[Stored items]
-=-=-

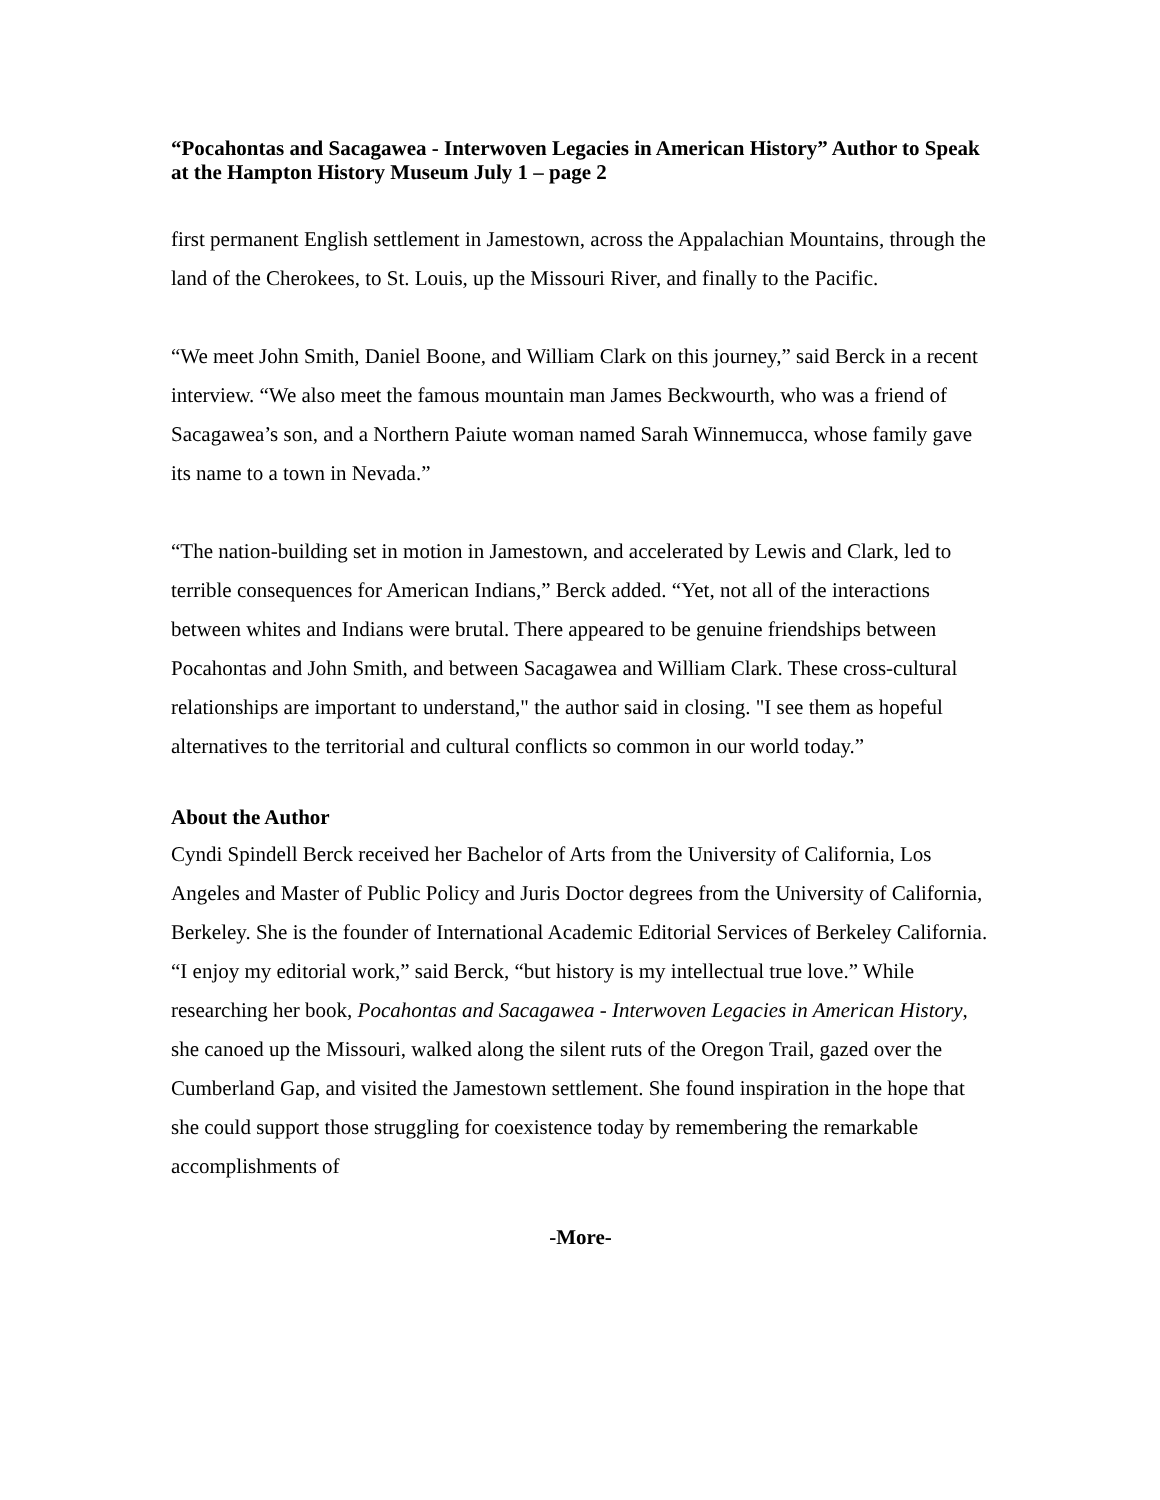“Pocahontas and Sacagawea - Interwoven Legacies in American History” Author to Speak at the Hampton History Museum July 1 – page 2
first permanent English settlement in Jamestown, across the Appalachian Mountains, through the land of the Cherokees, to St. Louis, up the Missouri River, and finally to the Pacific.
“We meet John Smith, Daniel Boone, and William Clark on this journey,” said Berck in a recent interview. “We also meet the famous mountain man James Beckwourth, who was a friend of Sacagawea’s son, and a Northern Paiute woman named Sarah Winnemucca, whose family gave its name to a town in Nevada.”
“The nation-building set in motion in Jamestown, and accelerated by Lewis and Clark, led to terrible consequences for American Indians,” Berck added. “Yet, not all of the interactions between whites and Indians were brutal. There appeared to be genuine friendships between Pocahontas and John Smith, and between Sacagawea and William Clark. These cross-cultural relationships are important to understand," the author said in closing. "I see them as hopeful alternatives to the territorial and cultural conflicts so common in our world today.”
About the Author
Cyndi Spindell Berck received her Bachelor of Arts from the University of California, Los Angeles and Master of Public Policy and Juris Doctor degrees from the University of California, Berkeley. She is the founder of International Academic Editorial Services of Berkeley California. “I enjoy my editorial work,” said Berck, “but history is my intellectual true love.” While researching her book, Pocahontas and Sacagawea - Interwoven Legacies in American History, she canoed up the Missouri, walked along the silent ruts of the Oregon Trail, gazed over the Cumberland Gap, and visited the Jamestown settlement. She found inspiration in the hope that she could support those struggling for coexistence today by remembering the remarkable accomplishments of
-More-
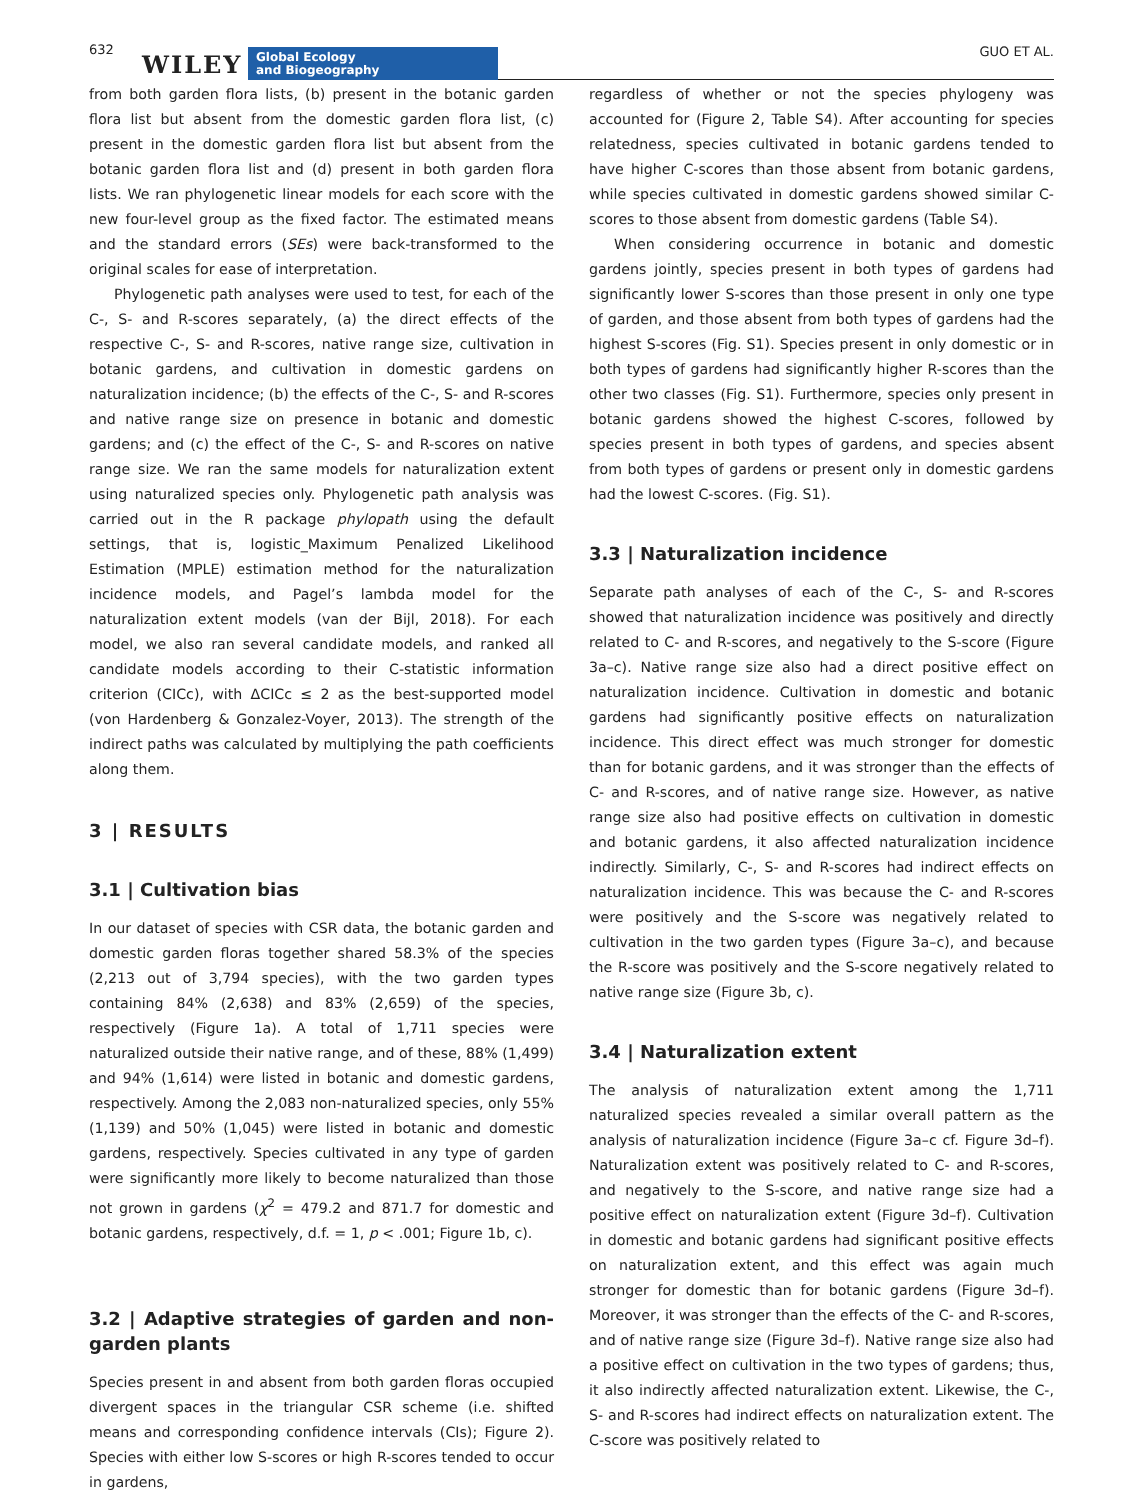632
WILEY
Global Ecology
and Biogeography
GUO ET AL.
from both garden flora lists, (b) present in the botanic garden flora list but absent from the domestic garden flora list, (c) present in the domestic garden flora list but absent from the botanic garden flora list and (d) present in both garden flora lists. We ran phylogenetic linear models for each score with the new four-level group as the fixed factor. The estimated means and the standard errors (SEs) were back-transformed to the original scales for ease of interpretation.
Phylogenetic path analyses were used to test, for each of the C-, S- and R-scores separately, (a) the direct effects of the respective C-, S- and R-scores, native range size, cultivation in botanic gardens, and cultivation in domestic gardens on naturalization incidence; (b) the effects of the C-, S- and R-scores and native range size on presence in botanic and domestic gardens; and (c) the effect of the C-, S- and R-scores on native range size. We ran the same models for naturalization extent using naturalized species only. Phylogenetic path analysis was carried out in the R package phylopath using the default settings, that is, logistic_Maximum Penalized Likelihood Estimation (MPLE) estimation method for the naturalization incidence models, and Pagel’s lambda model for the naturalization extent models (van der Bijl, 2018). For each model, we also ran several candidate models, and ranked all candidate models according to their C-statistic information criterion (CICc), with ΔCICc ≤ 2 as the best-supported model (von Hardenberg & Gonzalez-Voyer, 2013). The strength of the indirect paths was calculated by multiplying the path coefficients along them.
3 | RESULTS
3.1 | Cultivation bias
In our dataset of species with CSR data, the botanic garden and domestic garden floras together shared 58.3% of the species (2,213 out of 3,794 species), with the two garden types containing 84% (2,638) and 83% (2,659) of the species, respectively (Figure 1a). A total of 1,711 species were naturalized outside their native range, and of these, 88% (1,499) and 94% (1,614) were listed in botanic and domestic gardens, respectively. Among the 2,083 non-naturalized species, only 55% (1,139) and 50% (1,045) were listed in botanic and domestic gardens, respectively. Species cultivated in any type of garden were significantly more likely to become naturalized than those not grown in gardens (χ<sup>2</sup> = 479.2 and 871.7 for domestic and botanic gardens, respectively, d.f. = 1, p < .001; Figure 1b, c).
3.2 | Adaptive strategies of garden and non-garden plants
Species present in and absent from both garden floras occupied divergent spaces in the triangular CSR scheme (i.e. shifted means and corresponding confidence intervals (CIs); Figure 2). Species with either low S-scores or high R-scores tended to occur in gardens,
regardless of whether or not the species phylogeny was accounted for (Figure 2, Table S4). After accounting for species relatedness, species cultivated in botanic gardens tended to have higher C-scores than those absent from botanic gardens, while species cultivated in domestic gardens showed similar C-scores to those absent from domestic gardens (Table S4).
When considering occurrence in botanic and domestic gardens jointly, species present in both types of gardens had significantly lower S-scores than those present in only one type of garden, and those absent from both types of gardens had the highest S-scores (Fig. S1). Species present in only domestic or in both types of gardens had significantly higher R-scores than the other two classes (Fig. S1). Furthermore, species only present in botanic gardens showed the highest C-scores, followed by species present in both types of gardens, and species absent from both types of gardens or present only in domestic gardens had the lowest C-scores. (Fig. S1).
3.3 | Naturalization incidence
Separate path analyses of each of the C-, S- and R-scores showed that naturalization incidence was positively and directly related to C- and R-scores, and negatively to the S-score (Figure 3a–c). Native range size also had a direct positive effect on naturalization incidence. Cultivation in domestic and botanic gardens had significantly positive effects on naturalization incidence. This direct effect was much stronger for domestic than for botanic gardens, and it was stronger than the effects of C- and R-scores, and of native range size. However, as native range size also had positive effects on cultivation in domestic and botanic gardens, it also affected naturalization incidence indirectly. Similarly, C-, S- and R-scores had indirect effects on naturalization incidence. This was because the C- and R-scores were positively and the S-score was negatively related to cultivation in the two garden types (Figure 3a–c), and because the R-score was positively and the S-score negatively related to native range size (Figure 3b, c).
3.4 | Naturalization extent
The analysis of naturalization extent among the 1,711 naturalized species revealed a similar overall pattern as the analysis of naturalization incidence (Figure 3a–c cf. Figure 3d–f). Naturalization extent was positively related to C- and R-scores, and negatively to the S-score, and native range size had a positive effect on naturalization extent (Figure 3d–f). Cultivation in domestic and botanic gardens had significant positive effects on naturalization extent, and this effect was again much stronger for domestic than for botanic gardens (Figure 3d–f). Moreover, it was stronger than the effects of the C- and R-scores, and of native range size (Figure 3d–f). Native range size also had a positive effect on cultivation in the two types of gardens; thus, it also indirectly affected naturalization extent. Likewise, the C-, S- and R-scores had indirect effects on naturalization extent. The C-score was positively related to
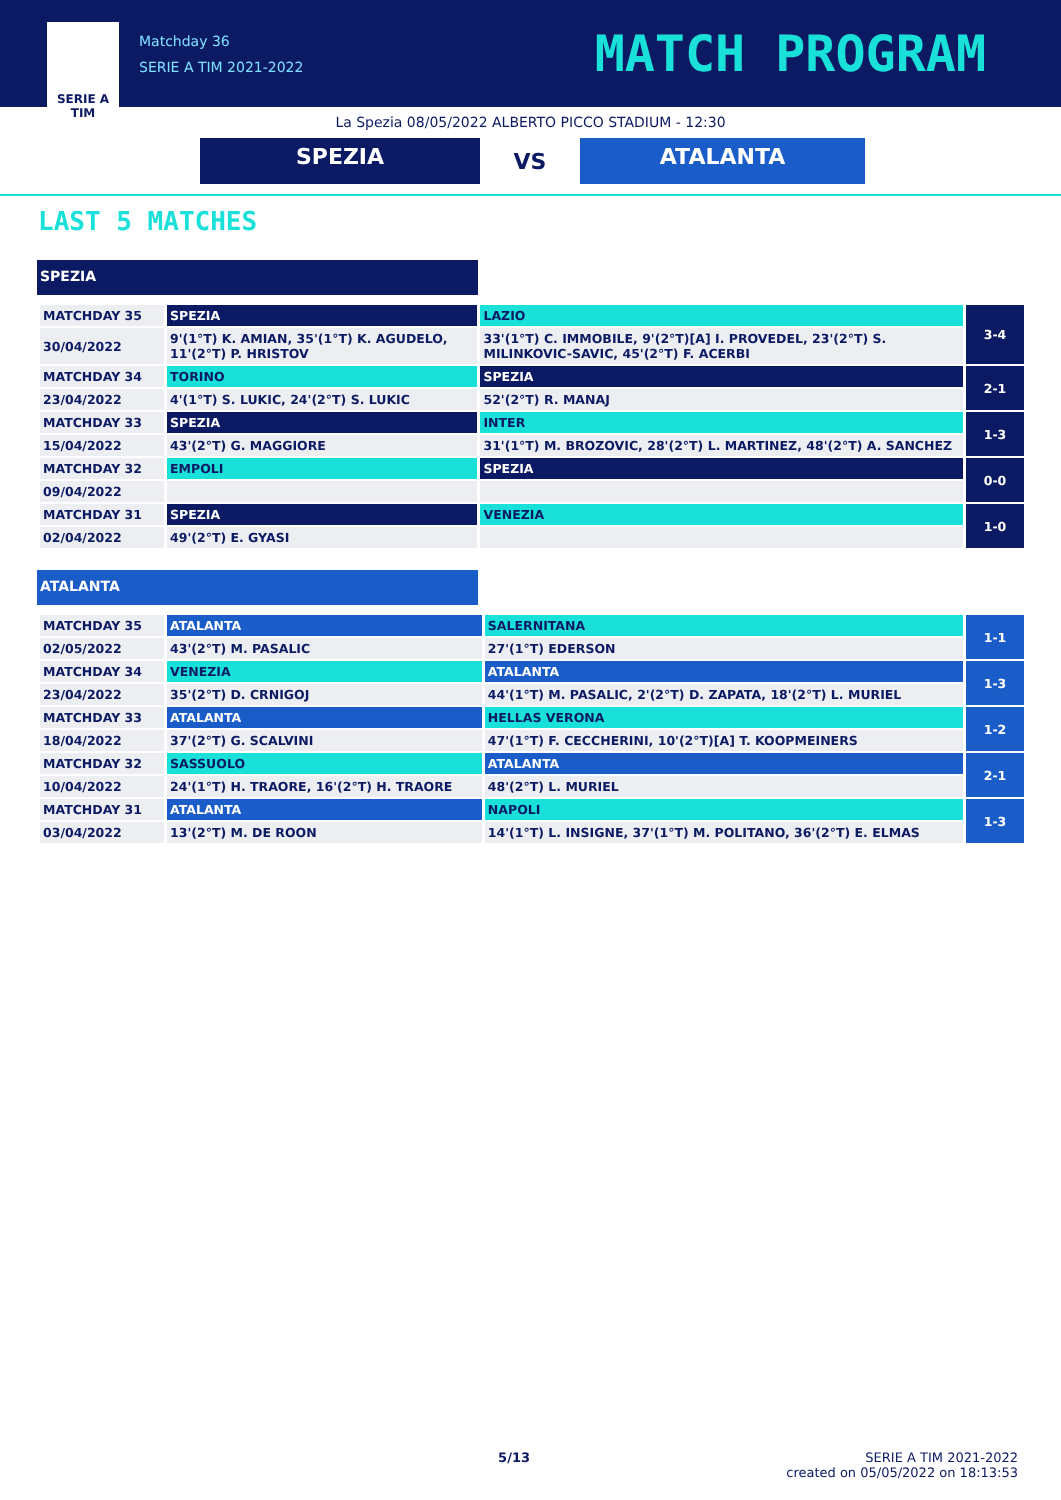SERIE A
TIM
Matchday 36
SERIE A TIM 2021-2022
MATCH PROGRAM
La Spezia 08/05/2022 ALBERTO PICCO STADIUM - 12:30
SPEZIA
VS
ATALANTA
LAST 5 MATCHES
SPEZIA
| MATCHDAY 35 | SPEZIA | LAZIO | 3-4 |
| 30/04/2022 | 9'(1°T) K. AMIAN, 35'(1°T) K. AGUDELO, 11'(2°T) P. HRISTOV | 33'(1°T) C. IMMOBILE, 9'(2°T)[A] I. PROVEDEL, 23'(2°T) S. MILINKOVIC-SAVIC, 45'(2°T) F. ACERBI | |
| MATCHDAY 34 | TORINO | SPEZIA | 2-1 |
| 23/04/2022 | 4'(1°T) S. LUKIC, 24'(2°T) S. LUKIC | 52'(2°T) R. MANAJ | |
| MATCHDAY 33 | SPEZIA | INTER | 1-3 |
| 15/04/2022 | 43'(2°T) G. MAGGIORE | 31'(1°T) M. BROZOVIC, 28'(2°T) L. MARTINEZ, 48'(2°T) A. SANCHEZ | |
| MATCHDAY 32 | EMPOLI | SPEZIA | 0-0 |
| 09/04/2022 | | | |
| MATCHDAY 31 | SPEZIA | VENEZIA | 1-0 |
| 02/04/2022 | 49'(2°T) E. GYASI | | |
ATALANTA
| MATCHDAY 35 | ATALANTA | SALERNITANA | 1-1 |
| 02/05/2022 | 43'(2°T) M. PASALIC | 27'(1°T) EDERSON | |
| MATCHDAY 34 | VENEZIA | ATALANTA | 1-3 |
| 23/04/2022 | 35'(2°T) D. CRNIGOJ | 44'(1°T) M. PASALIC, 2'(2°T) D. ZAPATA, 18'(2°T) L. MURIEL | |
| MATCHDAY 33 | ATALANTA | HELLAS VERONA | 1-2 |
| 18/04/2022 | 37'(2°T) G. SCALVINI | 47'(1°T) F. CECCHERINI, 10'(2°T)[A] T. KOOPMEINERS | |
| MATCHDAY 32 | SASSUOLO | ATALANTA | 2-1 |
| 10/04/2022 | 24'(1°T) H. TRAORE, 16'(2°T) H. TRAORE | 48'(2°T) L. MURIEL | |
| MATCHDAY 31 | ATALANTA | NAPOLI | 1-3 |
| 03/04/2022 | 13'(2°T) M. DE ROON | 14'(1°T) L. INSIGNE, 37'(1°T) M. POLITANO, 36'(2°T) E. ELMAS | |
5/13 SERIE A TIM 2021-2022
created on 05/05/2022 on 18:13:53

-=-=-

What to do ->
Please copy, exactly and with nothing else, the lines above beginning at the line that has "ATALANTA | 1-3 |" and ending with the line that has "ATALANTA | 2-1 |".

Task output ->
| MATCHDAY 34 | VENEZIA | ATALANTA | 1-3 |
| 23/04/2022 | 35'(2°T) D. CRNIGOJ | 44'(1°T) M. PASALIC, 2'(2°T) D. ZAPATA, 18'(2°T) L. MURIEL | |
| MATCHDAY 33 | ATALANTA | HELLAS VERONA | 1-2 |
| 18/04/2022 | 37'(2°T) G. SCALVINI | 47'(1°T) F. CECCHERINI, 10'(2°T)[A] T. KOOPMEINERS | |
| MATCHDAY 32 | SASSUOLO | ATALANTA | 2-1 |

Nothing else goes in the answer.